The corollary of the costs is that, even at the highest level, the financial backing behind a driver can be the difference between earning a seat, or not. Zhou is expected to bring Chinese commercial interest to the sport; Nikita Mazepin and Lance Stroll both race for teams bankrolled by their fathers.

“This year is a tricky situation because there weren’t many seats available,” Piastri explains. “In Zhou’s case, specifically, it’s a very big commercial drawcard, for the sport, and sponsors, to have the first Chinese driver in F1. I know Zhou got quite a lot of criticism for being in F1 – and I thought that was quite unfair [Piastri has been vocal in defending Zhou]. I knew that we couldn’t bring that kind of money.”

The Victorian concedes that being Australian, he could never compete with the commercial potential of a Chinese driver. Nor, says Piastri, would he want to pay to play. “I want to get to F1 purely on merit, not because we could buy myself a seat. It’s been part of the game for a long-time, but I didn’t want to get to F1 because I paid to get there.
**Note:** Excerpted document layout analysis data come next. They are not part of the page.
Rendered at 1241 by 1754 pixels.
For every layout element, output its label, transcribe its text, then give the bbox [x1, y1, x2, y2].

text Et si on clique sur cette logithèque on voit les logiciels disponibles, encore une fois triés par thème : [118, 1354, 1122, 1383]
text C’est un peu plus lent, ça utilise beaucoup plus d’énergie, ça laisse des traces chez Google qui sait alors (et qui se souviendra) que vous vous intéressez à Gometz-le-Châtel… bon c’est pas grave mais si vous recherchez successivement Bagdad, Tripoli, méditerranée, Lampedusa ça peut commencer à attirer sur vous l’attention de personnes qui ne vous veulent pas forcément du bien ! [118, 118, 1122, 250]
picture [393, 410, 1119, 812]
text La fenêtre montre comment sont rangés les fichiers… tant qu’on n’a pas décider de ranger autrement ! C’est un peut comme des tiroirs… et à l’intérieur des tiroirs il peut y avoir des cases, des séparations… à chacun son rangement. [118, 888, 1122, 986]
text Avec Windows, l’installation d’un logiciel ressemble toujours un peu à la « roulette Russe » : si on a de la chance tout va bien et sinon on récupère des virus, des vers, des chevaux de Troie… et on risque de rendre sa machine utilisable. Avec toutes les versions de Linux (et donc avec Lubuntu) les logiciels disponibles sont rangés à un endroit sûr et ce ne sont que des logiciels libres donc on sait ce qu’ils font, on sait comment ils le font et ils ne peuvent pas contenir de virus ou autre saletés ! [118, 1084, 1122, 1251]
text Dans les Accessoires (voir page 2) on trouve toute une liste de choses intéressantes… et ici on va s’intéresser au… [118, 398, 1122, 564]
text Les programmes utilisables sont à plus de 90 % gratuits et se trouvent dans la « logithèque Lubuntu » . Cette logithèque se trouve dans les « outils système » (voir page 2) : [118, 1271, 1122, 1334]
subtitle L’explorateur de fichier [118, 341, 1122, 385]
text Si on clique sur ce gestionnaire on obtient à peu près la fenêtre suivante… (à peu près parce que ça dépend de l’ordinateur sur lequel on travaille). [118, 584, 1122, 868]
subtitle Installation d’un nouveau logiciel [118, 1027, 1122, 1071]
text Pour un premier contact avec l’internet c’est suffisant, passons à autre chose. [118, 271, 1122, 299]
I wanted to get there because I had the results.”

Oscar Piastri
Oscar Piastri Photograph: Clive Rose/Getty Images

Most observers believe that it is only a matter of time before Piastri, who turns 21 in April, is driving in F1. He will spend this year learning from Ocon and Alonso; the latter, a two-time champion, is expected to retire at the end of the season, which may leave an opening. “Working with Fernando, it’s a great privilege,” Piastri says. “Certainly I can learn a lot off him this year. I want to learn as much as I can for when it’s my turn to get in the race seat.” Piastri is also guided by his agent, Mark Webber, the Queanbeyan-born driver who collected nine F1 wins during a glittering career.
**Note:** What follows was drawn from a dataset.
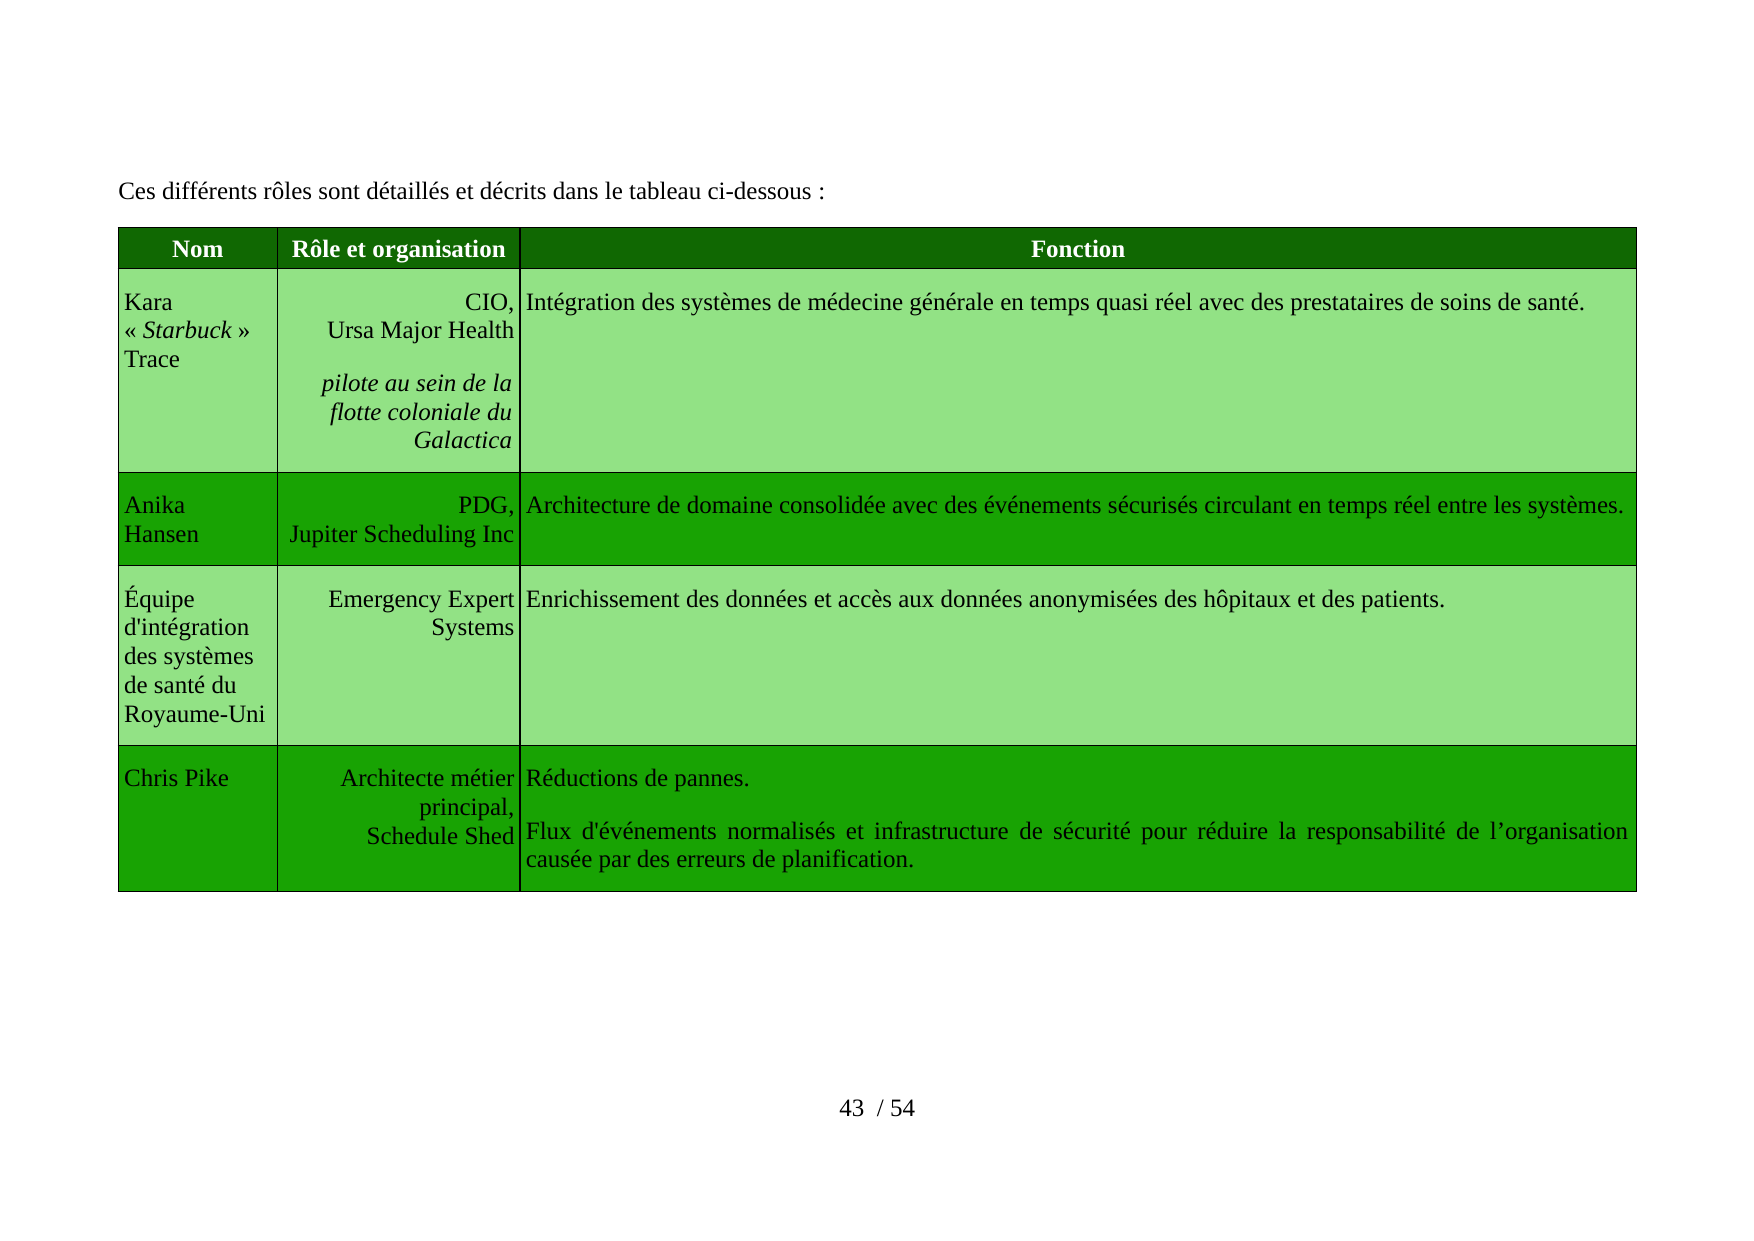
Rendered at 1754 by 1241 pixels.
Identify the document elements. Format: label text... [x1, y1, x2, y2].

In the F1 paddock, Piastri will find himself alongside a crop of talented young drivers that have considerably lowered the grid’s average age. The likes of Ocon, Ferrari’s Charles Leclerc, Haas’s Mick Schumacher, McLaren’s Lando Norris, Mercedes driver George Russell and Yuki Tsunoda of Scuderia AlphaTauri are all 25 or younger. “These guys are proving that they can perform almost straight away – they’re already fighting for wins,” says Piastri. “Every time that happens, it opens the door for more young guys, such as myself.”

The most prominent young star is, of course, Max Verstappen, the 24-year-old F1 champion. The Red Bull driver beat rival Lewis Hamilton to the 2021 title in controversial fashion in Abu Dhabi in December. Months on, the drama of that race still lingers – governing body the FIA recently moved aside its race director, Australian Michael Masi, in an attempt to end the furore.

Piastri is diplomatic when asked about the incident. “It definitely was very hectic,” he says of the final race. “I don’t really have much of an opinion, to be honest, I think maybe the rules could have been followed a bit better. But I for one am happy that the race actually got underway again for a lap, rather than finishing under safety car. I think there would be a much more negative reaction if the world championship … was decided under safety car. There you go – I won’t say any more on that.”

After the dramatic conclusion to last season, there will be much anticipation when the F1 begins in mid-March in Bahrain, before it heads to Saudi Arabia and then Melbourne, for the first-time since the pandemic began. Even on home soil, Piastri will be sitting on the sidelines. “It’s never ideal not to be racing, but it’s just the way the cards have fallen,” he says. For now, at least. “I feel like I deserve a chance in F1.”